INSTRUKSI SINGKAT - Ketik ulang semua baris di bawah ini tanpa mengubah apa pun, tetapi jangan sertakan gambarnya dalam jawaban.

DATA UNTUK DIOLAH -
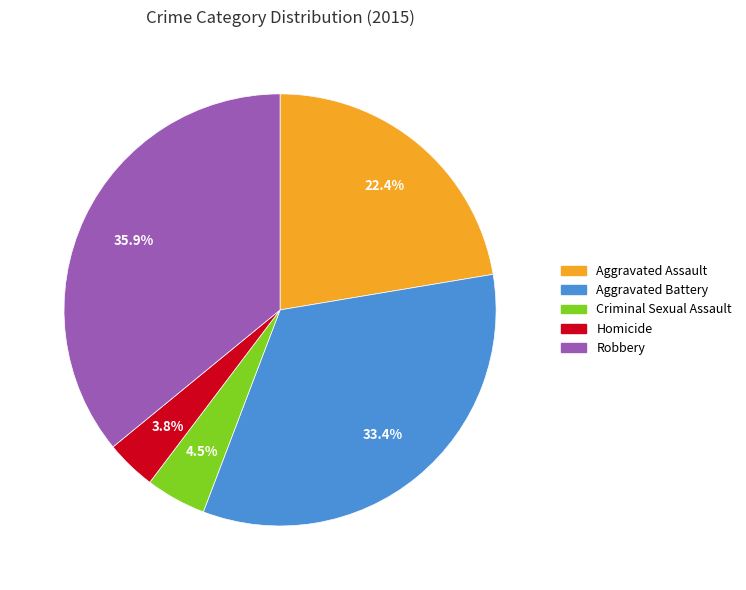

Does any single category account for the majority?

No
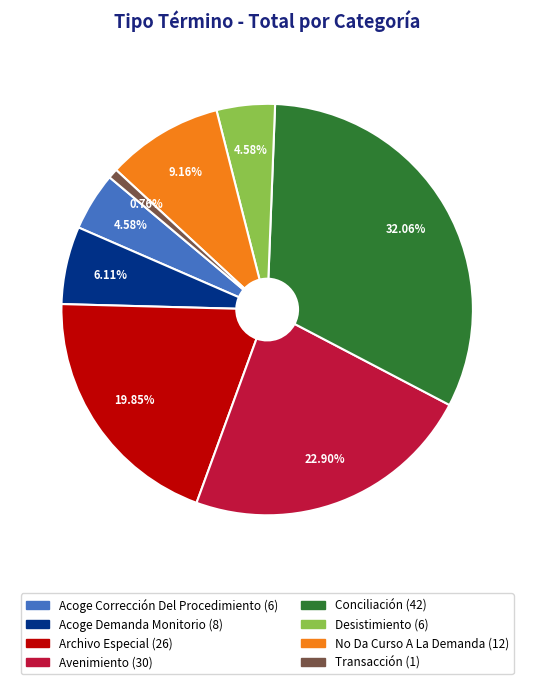

To the nearest percent, what is the combined percentage of Conciliación and Desistimiento?

37%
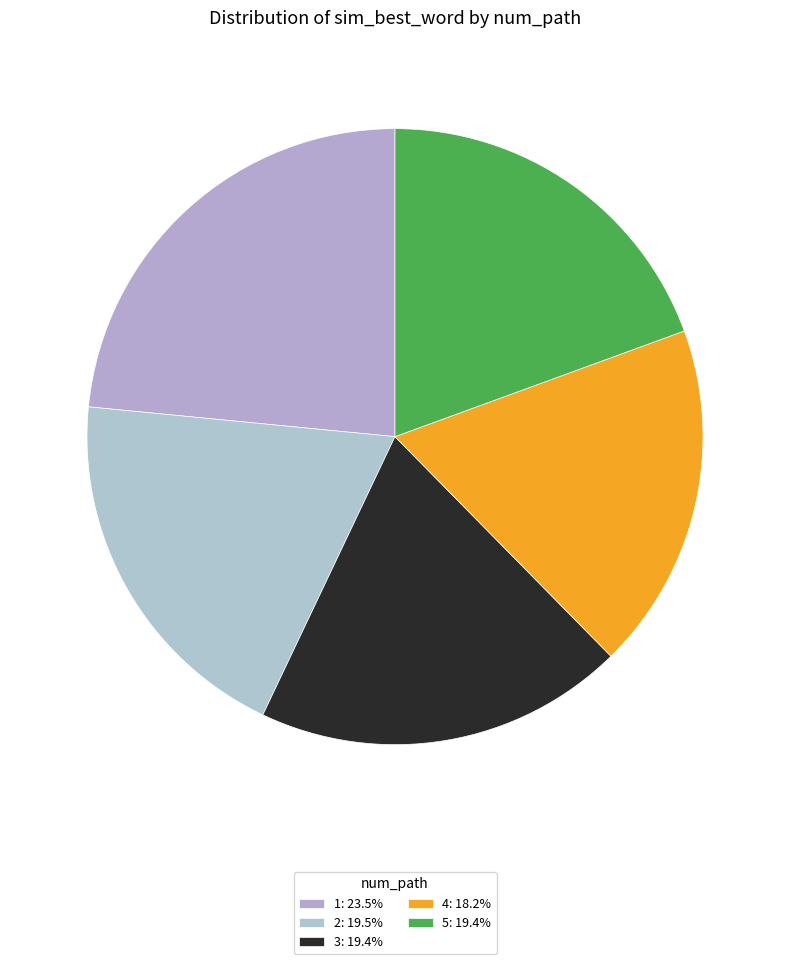

How many slices are in this pie chart?

5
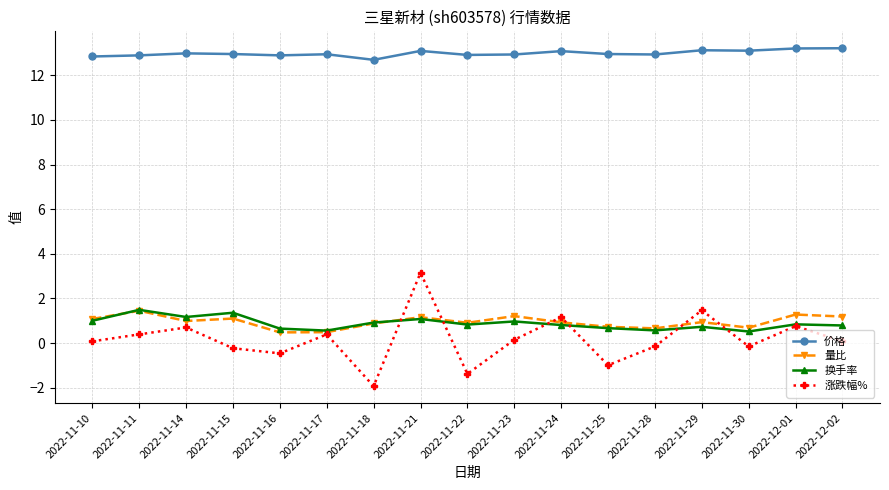

What position from the left is 2022-11-16?

5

JAWABAN LATIHAN -
Does any single category account for the majority?

No

To the nearest percent, what is the combined percentage of Conciliación and Desistimiento?

37%

How many slices are in this pie chart?

5

What position from the left is 2022-11-16?

5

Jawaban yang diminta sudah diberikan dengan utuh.